10月12日~13日、日本音楽教育学会第44回大会が弘前大学で開催された。個人的な感想。

(1)4年ぶりの参加だったが、その間に研究が進化していた。自分の知識や理論的な枠組みがずいぶん古くさくなっている。ただし、それについて行くのはもう不可能なくらい年をとったので、自分なりのスタイルをもつ必要がある。あと3年半だけ音楽教育にかかわっていくつもりだが、もう一つ研究をまとめたい。

(2)研究は進化しているし、ずいぶん実践の力になりそうな研究も多くなったのだが、全体としては音楽教育研究の成果が実践に反映していない。
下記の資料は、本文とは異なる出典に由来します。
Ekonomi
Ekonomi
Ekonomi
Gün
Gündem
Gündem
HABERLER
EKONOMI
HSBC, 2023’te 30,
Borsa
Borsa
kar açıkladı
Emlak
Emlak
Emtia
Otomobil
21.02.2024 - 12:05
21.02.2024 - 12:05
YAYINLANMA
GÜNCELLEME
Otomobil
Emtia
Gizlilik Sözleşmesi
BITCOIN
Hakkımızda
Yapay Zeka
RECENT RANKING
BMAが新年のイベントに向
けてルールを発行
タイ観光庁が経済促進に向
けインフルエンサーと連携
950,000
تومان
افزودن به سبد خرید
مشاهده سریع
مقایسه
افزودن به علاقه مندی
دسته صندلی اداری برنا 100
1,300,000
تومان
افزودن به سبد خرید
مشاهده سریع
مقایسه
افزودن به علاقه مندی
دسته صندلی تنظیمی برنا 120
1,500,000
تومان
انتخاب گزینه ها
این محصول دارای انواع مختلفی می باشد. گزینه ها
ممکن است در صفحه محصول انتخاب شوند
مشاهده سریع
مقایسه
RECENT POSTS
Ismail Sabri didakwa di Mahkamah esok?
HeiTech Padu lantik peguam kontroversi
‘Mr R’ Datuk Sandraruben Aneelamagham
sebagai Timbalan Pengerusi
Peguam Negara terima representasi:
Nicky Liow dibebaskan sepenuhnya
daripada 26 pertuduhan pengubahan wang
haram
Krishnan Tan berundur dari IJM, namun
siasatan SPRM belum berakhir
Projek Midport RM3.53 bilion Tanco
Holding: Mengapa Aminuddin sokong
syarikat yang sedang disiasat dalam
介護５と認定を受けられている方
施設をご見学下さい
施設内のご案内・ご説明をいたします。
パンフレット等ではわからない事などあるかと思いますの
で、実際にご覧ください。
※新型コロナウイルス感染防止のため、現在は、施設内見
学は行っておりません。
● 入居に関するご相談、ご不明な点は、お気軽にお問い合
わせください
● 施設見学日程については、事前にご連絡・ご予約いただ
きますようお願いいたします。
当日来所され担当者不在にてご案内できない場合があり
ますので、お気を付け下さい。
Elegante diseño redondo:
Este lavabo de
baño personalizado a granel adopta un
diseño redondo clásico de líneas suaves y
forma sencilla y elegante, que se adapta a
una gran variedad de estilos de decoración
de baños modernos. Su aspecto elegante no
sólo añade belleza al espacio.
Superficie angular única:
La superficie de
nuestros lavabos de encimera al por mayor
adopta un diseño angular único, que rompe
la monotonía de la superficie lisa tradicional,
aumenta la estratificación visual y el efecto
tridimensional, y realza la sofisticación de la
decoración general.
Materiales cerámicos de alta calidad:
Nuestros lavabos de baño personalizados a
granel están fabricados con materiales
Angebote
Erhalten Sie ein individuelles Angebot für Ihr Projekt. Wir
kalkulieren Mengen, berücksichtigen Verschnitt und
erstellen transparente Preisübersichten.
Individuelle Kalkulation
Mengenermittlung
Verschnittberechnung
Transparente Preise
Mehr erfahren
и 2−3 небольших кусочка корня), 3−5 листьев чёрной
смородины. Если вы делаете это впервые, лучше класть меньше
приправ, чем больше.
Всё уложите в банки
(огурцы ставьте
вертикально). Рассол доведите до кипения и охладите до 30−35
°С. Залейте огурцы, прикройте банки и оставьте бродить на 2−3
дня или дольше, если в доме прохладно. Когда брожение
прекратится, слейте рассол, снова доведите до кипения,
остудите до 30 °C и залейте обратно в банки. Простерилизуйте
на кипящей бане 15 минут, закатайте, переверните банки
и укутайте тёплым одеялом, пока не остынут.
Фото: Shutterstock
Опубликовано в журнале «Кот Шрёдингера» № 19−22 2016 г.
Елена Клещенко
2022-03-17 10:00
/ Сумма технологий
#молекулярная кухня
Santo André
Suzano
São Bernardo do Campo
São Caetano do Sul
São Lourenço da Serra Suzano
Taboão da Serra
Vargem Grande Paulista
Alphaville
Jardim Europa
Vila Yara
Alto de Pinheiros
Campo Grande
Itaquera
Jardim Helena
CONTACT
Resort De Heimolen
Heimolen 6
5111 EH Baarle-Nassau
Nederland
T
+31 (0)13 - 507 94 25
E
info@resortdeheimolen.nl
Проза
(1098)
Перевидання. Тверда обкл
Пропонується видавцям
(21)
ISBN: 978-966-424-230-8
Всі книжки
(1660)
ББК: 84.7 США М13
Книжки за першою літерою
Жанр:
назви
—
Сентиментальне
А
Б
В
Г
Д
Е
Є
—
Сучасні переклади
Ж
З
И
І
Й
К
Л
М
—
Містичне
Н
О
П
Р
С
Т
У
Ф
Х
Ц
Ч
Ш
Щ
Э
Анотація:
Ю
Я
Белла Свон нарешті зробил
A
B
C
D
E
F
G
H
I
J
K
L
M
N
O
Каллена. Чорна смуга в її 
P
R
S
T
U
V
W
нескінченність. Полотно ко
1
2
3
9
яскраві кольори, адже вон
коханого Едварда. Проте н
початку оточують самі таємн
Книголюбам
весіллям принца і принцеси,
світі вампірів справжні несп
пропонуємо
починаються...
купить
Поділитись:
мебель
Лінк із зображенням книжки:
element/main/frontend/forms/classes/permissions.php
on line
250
研究の側に問題があるのか、実践の側に問題があるのか、それが反映されない制度の問題なのか。このことについては元某研究所芸術教育研究室長として自責の念がある。これは、現役を引退後にきちんと総括しないといけないと思っている。

(3)4年ぶりに会った人が多かった。当たり前のことだが、みんな4年分だけ年をとっていた。今回、会長をはじめ三役が若返ったが、とてもよいことだ。世代交代がスムーズに行くのがよい。老人はもう足を引っ張らないようにしたいものです。

(4)自分の発表は脇が甘く隙が多い。猛省。

(5)夜の交流は楽しかった。

(6)弘前大学(元職場)の準備は万全だった。実行委員会に感謝。校舎がきれいになったのには驚いた。自分が勤めた大学だとは思えなかった。